> [Given records]:
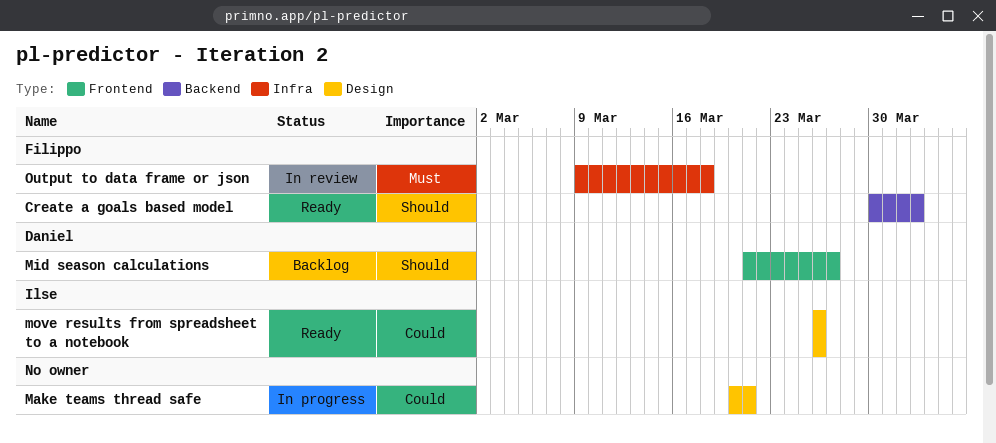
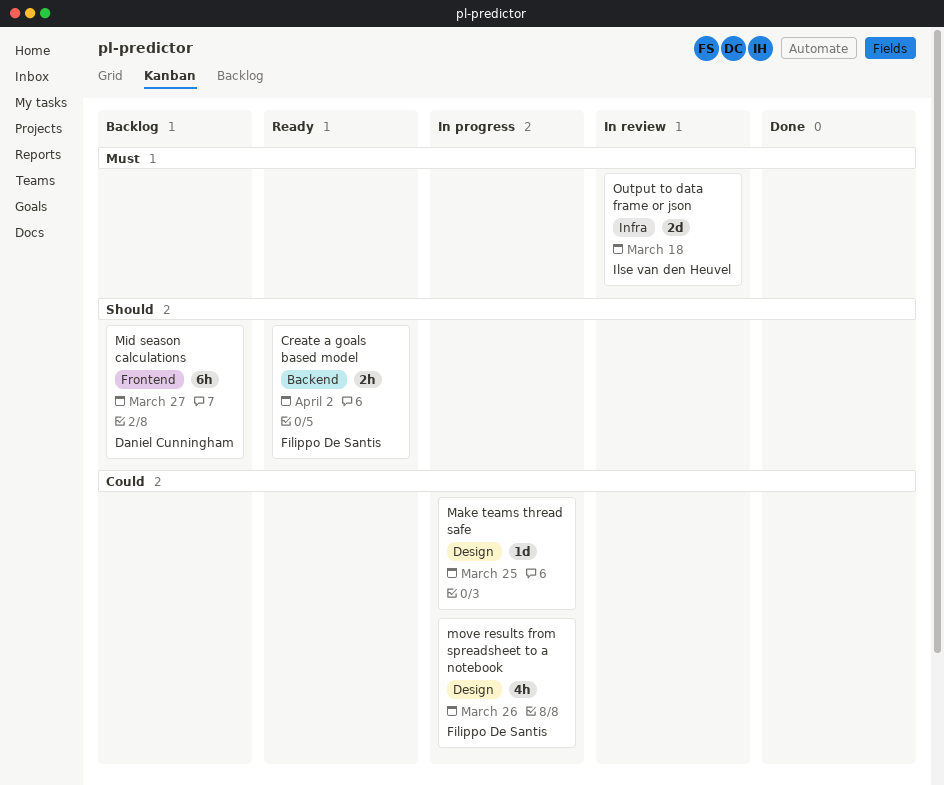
Make teams thread safe, due: Mar 21 -> Mar 25
move results from spreadsheet to a notebook, status: Ready -> In progress
move results from spreadsheet to a notebook, owner: Ilse van den Heuvel -> Filippo De Santis
Output to data frame or json, owner: Filippo De Santis -> Ilse van den Heuvel

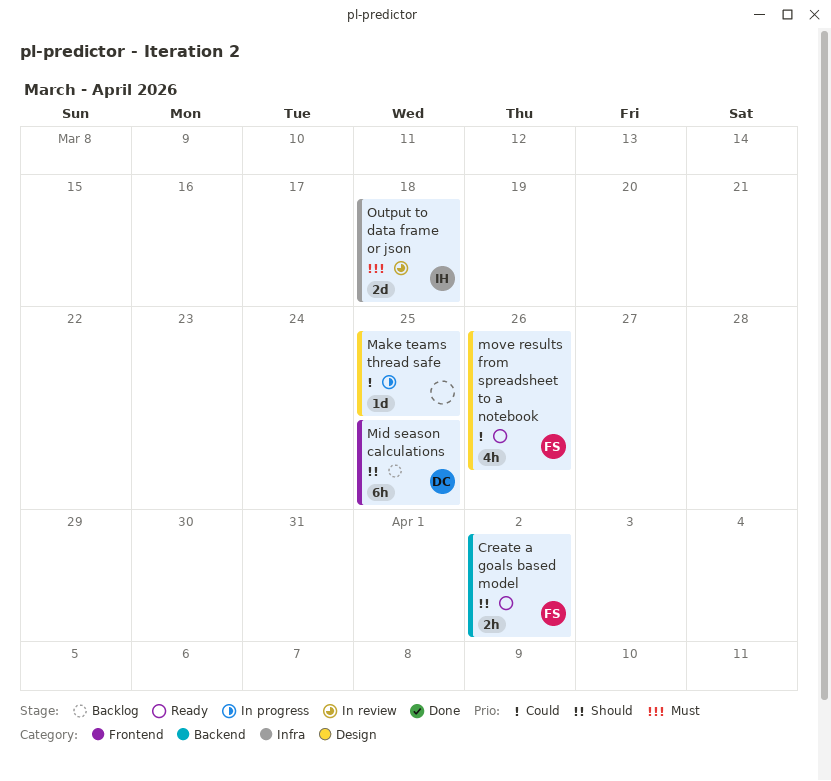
Mid season calculations, due: Mar 27 -> Mar 25
move results from spreadsheet to a notebook, status: In progress -> Ready

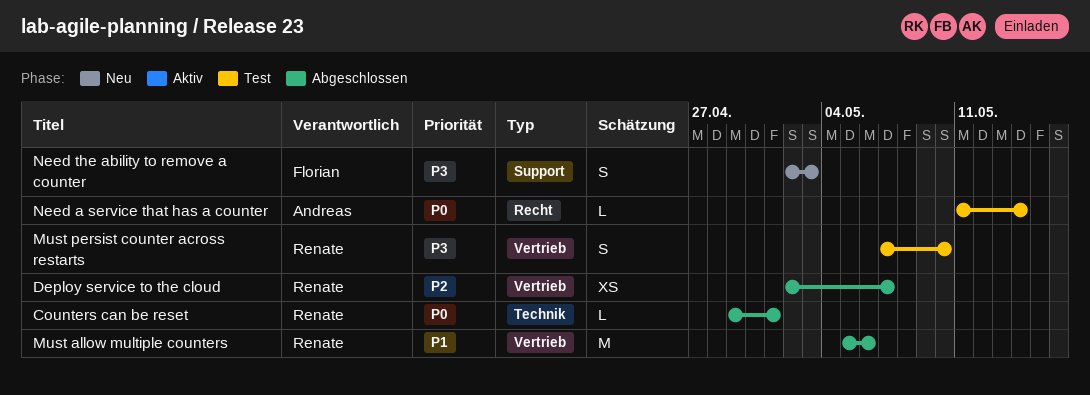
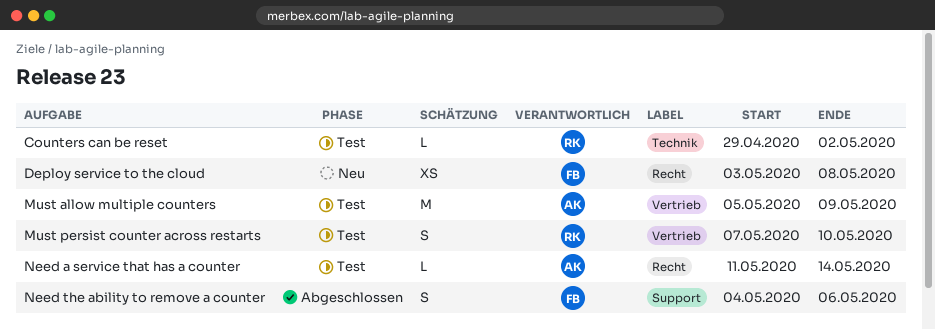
Counters can be reset, status: Abgeschlossen -> Test
Counters can be reset, due: May 1 -> May 2
Deploy service to the cloud, status: Abgeschlossen -> Neu
Deploy service to the cloud, owner: Renate -> Florian
Deploy service to the cloud, label: Vertrieb -> Recht
Deploy service to the cloud, start: May 2 -> May 3
Deploy service to the cloud, due: May 7 -> May 8
Must allow multiple counters, status: Abgeschlossen -> Test
Must allow multiple counters, owner: Renate -> Andreas
Must allow multiple counters, due: May 6 -> May 9
Need the ability to remove a counter, status: Neu -> Abgeschlossen
Need the ability to remove a counter, start: May 2 -> May 4
Need the ability to remove a counter, due: May 3 -> May 6

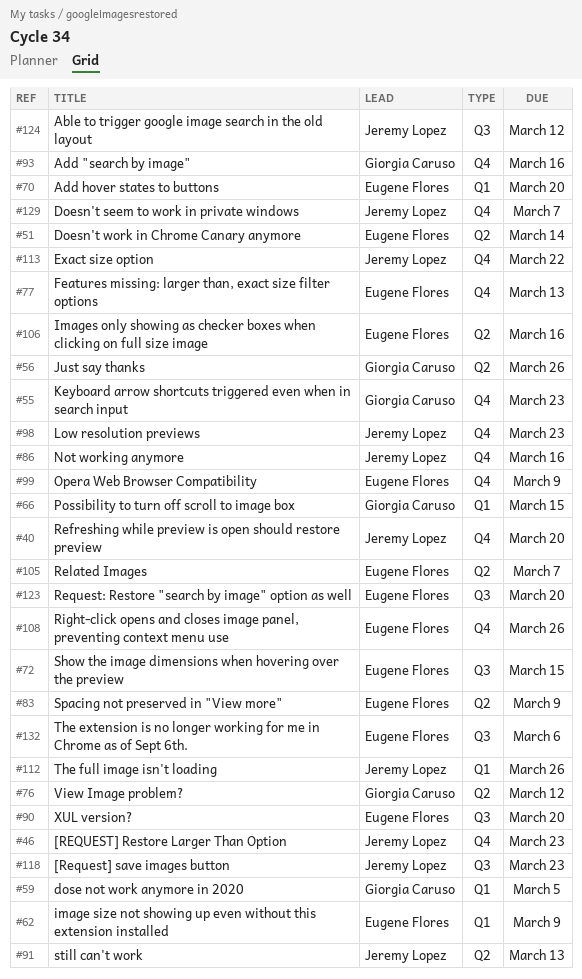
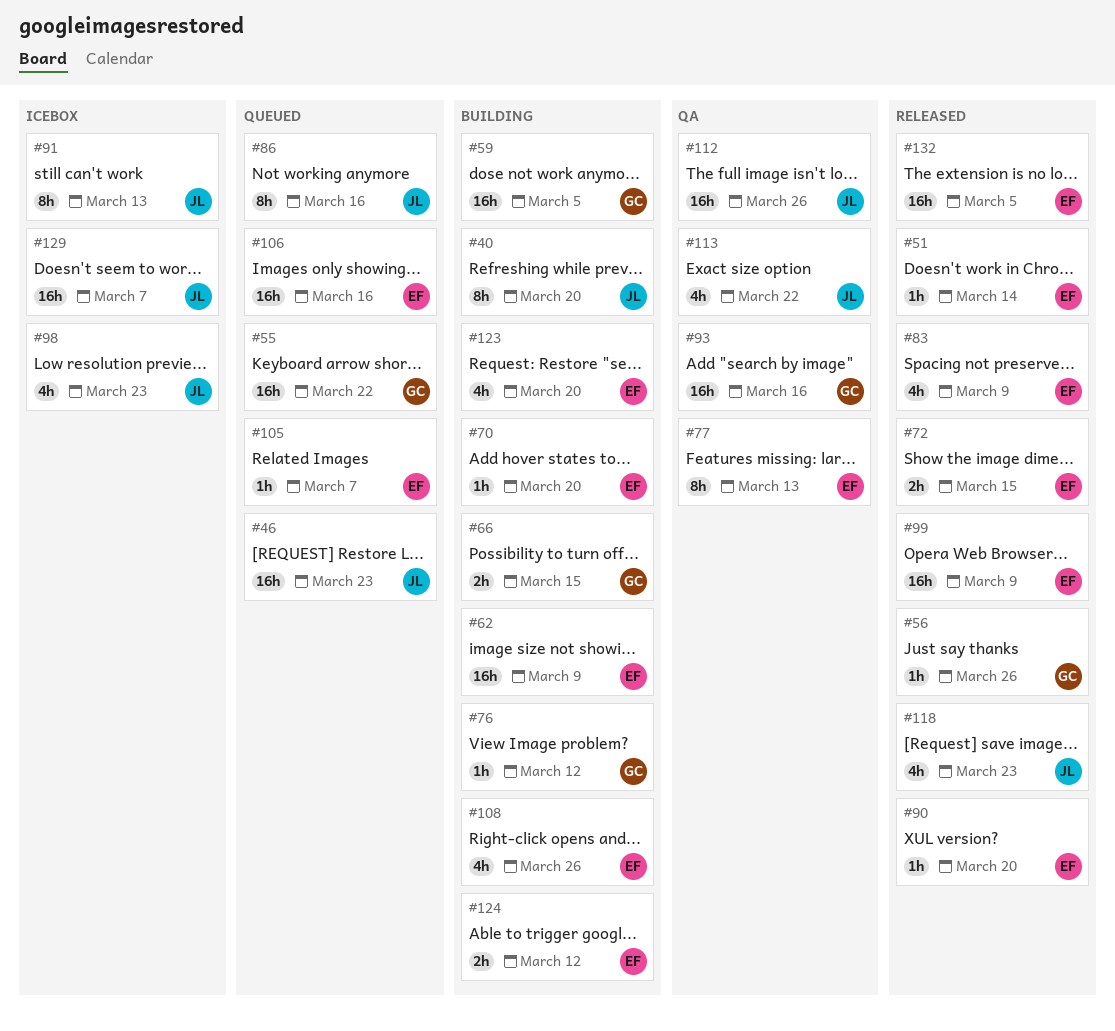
#55, due: Mar 23 -> Mar 22
#124, owner: Jeremy Lopez -> Eugene Flores
#132, due: Mar 6 -> Mar 5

> [Exercise directions]:
Say how many lines of the data above include the word "owner", and add nothing further.

> [Answer below]:
5